The problem with information theory is that it's very easy to get things mixed up hopelessly, unless you decide in advance what each term means. There are too many similar concepts with similar names.

jolmg · 1h ago
In some languages, it may be more common than in English to refer to passwords with the counterpart word to "code" (e.g. "access code"). There's also the idea of a "coded"/"encoded"/"encrypted" message. "coding" ~ "secrecy" ~ "cryptography".
zero-sharp · 3h ago
interesting topic, but essential for who?
roadside_picnic · 1h ago
"Essential" in contexts like this typically means "for this topic, here's what would be considered a strong foundation without diving into the weeds".

Friedman and Wand's Essentials of Programming Languages isn't 'essential' for everyone, even for programmers, it represents the 'essential' parts of programming language theory. If you read and understand that book you can have a serious conversation with anyone on that topic.

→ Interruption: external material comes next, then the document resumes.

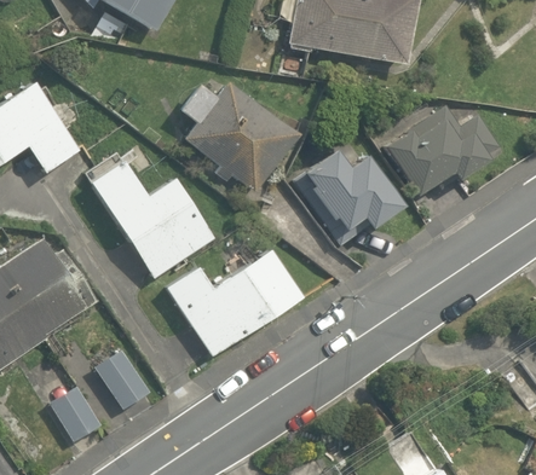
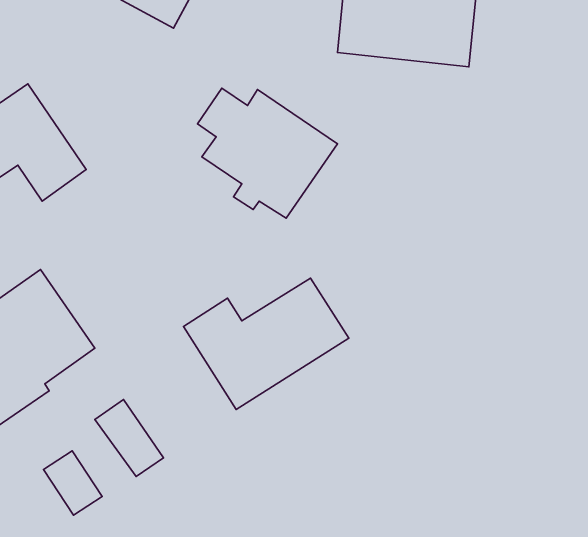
building: [379,102,496,195] -> none
building: [295,137,404,233] -> none
building: [87,155,217,280] -> none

Similarly Essential Statistical Inference would imply a book that teaches you everything you need to know about statistical inference to do meaningful work in that area.

So the claim here is, assuming you want to understand Coding theory, then you'll be in a good place to discuss it after you read this book.

devonbleak · 2h ago
Essential as in "the essence of" not as in "necessary".
rTX5CMRXIfFG · 2h ago
Programmers who can or want to work in lower levels of abstraction I suppose
goku12 · 2h ago
It looks like you are thinking about programming and its abstractions. As somebody already pointed out, this isn't that type of coding. This is coding from information theory - source coding, channel coding, decoding, etc.

A lot of modern coding does involve programming. But it is more concerned with storage and transmission of information. Like how to reduce the symbols (in info theory parlance) required for representing information (by eliminating information redundancy), how to increase the error recovery capability of a message (by adding some information redundancy), etc. Applications include transmission encoding/decoding dats (eg: DVB-S, Trellis code), error detection and correction (eg: CRC32, FEC), lossless compression (eg: RLE, LZW), lossy compression (most audio and video formats), etc.

As you may have already figured out, it's applications are in digital communication systems, file and wire formats for various types of data, data storage systems and filesystems, compression algorithms, as part of cryptographic protocols and data formats, various types of codecs, etc.